Thread by @JamesWard73, You may be wondering why @bristoliver rather cryptically RT’d a chart that [...]

You may be wondering why @bristoliver rather cryptically RT’d a chart that I posted last night. The answer is not just that he loves quadratic fits on log axes, but that this chart may –and I stress may– hint at a vaccine effect amongst the over 80s THREAD https://twitter.com/JamesWard73/status/1354511535285166081?s=20

https://twitter.com/JamesWard73/status/1354511535285166081?s=20

WARNING: this is a long thread, and it’s a bit of a roller-coaster. We find some apparently strong patterns in the data, and then start to unpick them a bit. So if you start getting excited half way through you might find you’re less excited at the end.
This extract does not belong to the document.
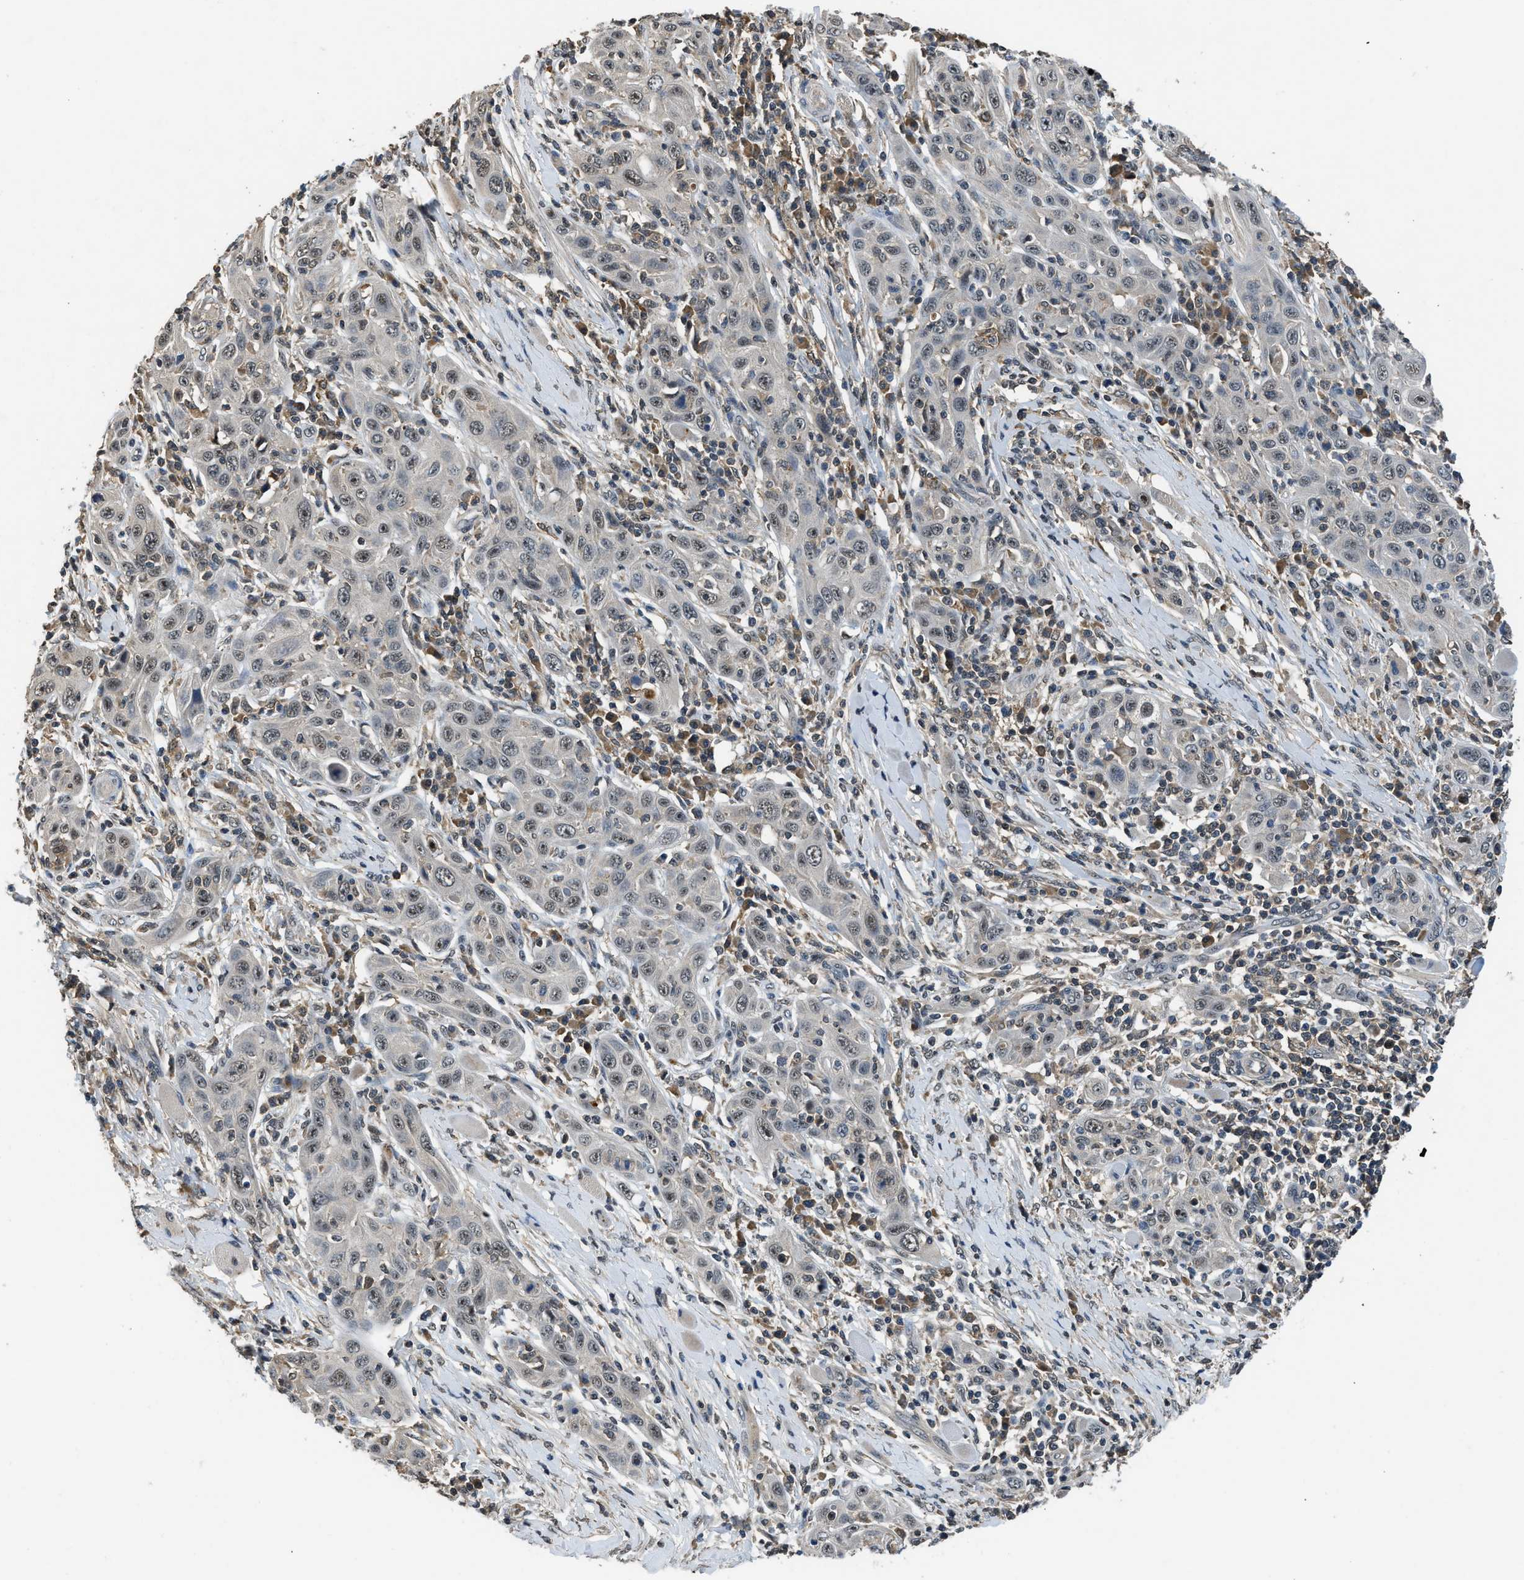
{"staining": {"intensity": "weak", "quantity": "25%-75%", "location": "nuclear"}, "tissue": "skin cancer", "cell_type": "Tumor cells", "image_type": "cancer", "snomed": [{"axis": "morphology", "description": "Squamous cell carcinoma, NOS"}, {"axis": "topography", "description": "Skin"}], "caption": "Protein staining reveals weak nuclear positivity in approximately 25%-75% of tumor cells in squamous cell carcinoma (skin). The protein of interest is shown in brown color, while the nuclei are stained blue.", "gene": "SLC15A4", "patient": {"sex": "female", "age": 88}}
But we’ll see…

First we first have to go back a bit. @bristoliver posted a thread a few days ago explaining why, with a constant vaccination rate, a log plot of cases should show a quadratic form. In other words, it should fit an equation like: a + b.x + c.x^2

I meant to link in the model thread there - here it is https://twitter.com/BristOliver/status/1353270197935812608?s=20

https://twitter.com/BristOliver/status/1353270197935812608?s=20

the quadratic coefficient – the ‘c’ in that equation – gives an estimate of the % of the population who are being newly protected by the vaccine each day. Please note ‘protected by the vaccine’, not ‘vaccinated’ – as we don't expect 100% protection after the first dose

with some prompting from @FLermyte (thank you!), I started last night to look at the over-80s case data from 8-23 Jan, which is the bit to the right of the peak in the graph below (note I’m using a 7-day average, so the raw case data is actually from 2-23 Jan)

On a log plot, you can see that the line curves down to the right, so a simple linear trend-fit doesn’t work very well. The rate of decline appears to be accelerating over time.

We get a much better fit if we use a quadratic equation to fit to this. And using @bristoliver’s model, we can use the coefficient of x^2, and multiply this by 10 to give us an estimate of the %ge of people newly protected per day

Here the coefficient is 0.00067, so ten times that is 0.0067, which is 0.67%. And we know that there are 2.84m over-80s in England, so that converts to about 19,000 people being newly protected each day.

How does that compare to reality? Well, if we go back into the NHS vaccination data, we can see how many people were being vaccinated in the period 21 Dec – 10 Jan, which is a period roughly 12-13 days prior to the raw case data I am using

Why 12-13 days? Well because we know that’s roughly the time it takes for the vaccines to start having a noticeable impact on the time series of recorded (symptomatic) cases, from the Phase 3 trial data.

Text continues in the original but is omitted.